Cardiovascular Risk in Fatty Liver Disease: The Liver-Heart Axis-Literature Review

Abstract

According to the World Health Organization, cardiovascular disease (CVD) remains the leading cause of death worldwide, accounting for approximately 18 million deaths per year. Nevertheless, the worldwide prevalence of metabolic diseases, such as type 2 diabetes mellitus, obesity, and non-alcoholic fatty liver disease (NAFLD), also known to be common risk factors for CVD, have dramatically increased over the last decades. Chronic alcohol consumption is a major cause of chronic liver diseases (CLD) as well as being a major health care cost expenditure accounting for the spending of tremendous amounts of money annually. NAFLD has become one of the major diseases plaguing the world while standing as the most common cause of liver disease in the Western countries by representing about 75% of all CLD. Currently, the most common cause of death in NAFLD remains to be CVD. Several mechanisms have been suggested to be responsible for associating FLD with CVD through several mechanisms including low-grade systemic inflammation, oxidative stress, adipokines, endoplasmic reticulum stress, lipotoxicity and microbiota dysbiosis which may also be influenced by other factors such as genetic and epigenetic variations. Despite of all this evidence, the exact mechanisms of how FLD can causally contribute to CVD are not fully elucidated and much remains unknown. Moreover, the current literature supports the increasing evidence associating FLD with several cardiovascular (CV) adverse events including coronary artery disease, increased subclinical atherosclerosis risk, structural alterations mainly left ventricular hypertrophy, increased epicardial fat thickness, valvular calcifications including aortic valve sclerosis and mitral annular calcification and functional cardiac modifications mainly diastolic dysfunction in addition to cardiac arrhythmias such as atrial fibrillation and ventricular arrythmias and conduction defects including atrioventricular blocks and bundle branch blocks. Patients with FLD should be evaluated and managed accordingly in order to prevent further complications. Possible management methods include non-pharmacological strategies including life style modifications, pharmacological therapies as well as surgical management. This review aims to summarize the current state of knowledge regarding the pathophysiological mechanisms linking FLD with an increased CV risk, in addition to associated CV adverse events and current management modalities.

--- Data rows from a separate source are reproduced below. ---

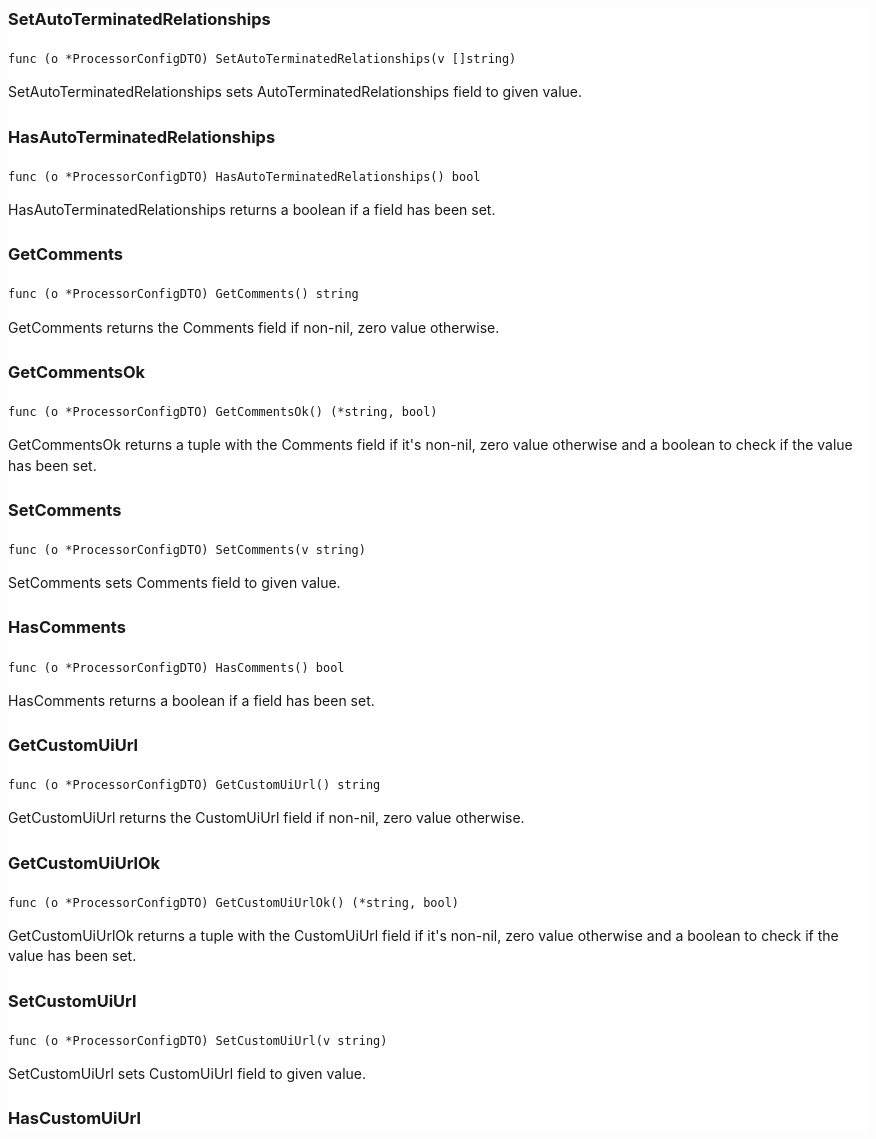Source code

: ### SetAutoTerminatedRelationships

`func (o *ProcessorConfigDTO) SetAutoTerminatedRelationships(v []string)`

SetAutoTerminatedRelationships sets AutoTerminatedRelationships field to given value.

### HasAutoTerminatedRelationships

`func (o *ProcessorConfigDTO) HasAutoTerminatedRelationships() bool`

HasAutoTerminatedRelationships returns a boolean if a field has been set.

### GetComments

`func (o *ProcessorConfigDTO) GetComments() string`

GetComments returns the Comments field if non-nil, zero value otherwise.

### GetCommentsOk

`func (o *ProcessorConfigDTO) GetCommentsOk() (*string, bool)`

GetCommentsOk returns a tuple with the Comments field if it's non-nil, zero value otherwise
and a boolean to check if the value has been set.

### SetComments

`func (o *ProcessorConfigDTO) SetComments(v string)`

SetComments sets Comments field to given value.

### HasComments

`func (o *ProcessorConfigDTO) HasComments() bool`

HasComments returns a boolean if a field has been set.

### GetCustomUiUrl

`func (o *ProcessorConfigDTO) GetCustomUiUrl() string`

GetCustomUiUrl returns the CustomUiUrl field if non-nil, zero value otherwise.

### GetCustomUiUrlOk

`func (o *ProcessorConfigDTO) GetCustomUiUrlOk() (*string, bool)`

GetCustomUiUrlOk returns a tuple with the CustomUiUrl field if it's non-nil, zero value otherwise
and a boolean to check if the value has been set.

### SetCustomUiUrl

`func (o *ProcessorConfigDTO) SetCustomUiUrl(v string)`

SetCustomUiUrl sets CustomUiUrl field to given value.

### HasCustomUiUrl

Keywords: alcoholic liver disease (ALD); cardiac arrhythmias; cardiovascular disease (CV disease); metabolic syndrome (MetS); non-alcoholic fatty liver disease (NAFLD).

Figure 1

Summary of potential pathophysiological mechanisms associating fatty liver disease with an increased cardiovascular risk. Fatty liver disease leads to multiple alterations in the human body as summarized in this figure, ultimately causing several complications including cardiovascular disease. Low grade systemic inflammation plays an essential role in the development of fatty liver disease. It can be explained by several intertwined factors such as diet, gut, microbiota, genes, visceral adipose tissue and liver. (ANGPTL, Angiopoietin like proteins; FGF21, Fibroblast growth factor 21; HDL, High-density lipoproteins; HMGB-1, High mobility group box 1; hsCRP, High sensitivity C-reactive protein; IL-1b, Interleukin 1b; IL-6, Interleukin 6; LDL, Low density lipoprotein; M1/M2, Macrophage phenotype 1/2 ratio; OxLDL, Oxidized low-density lipoprotein; PAI-1, Plasminogen activator inhibitor 1; PNPLA3, Patatin-like phospholipase domain containing protein 3; sdLDL, Small dense low-density lipoproteins; SeP, Selenoprotein P; sICAM-1, Soluble intercellular adhesion molecule-1; TM6SF2, Transmembrane 6 superfamily member 2; TMA, Trimethylamine; TMAO, Trimethylamine-N-Oxide; TNFα, Tumor necrosis factor a; VEGF, Vascular endothelial growth factor; VLDL, Very low-density lipoprotein).

Figure 2

Cardiovascular adverse events associated with fatty liver disease. These can include vascular involvement leading to an increased risk of coronary artery atherosclerosis, ischemic heart disease and an increased carotid intima media thickness. Other complications may include anatomical alterations such as valvular calcifications, functional alterations such as diastolic dysfunction as well as conduction system abnormalities leading to an increased risk of atrial and ventricular arrhythmias.

Figure 3

Management strategies in fatty liver disease with cardiovascular risk reduction. Management of fatty liver disease should be individualized to each patient accordingly. Non-pharmacological interventions are essential in the management of fatty liver disease through several lifestyle changes. Currently, no specific pharmacological therapies are approved for NAFLD or NASH. However, several therapeutic drugs were studied and demonstrated positive results in improving hepatic steatosis and liver enzymes as well as decreasing cardiovascular risk, while other drugs are showing promising results in undergoing late phase clinical trials. Surgical management is also possible in specific indicated cases.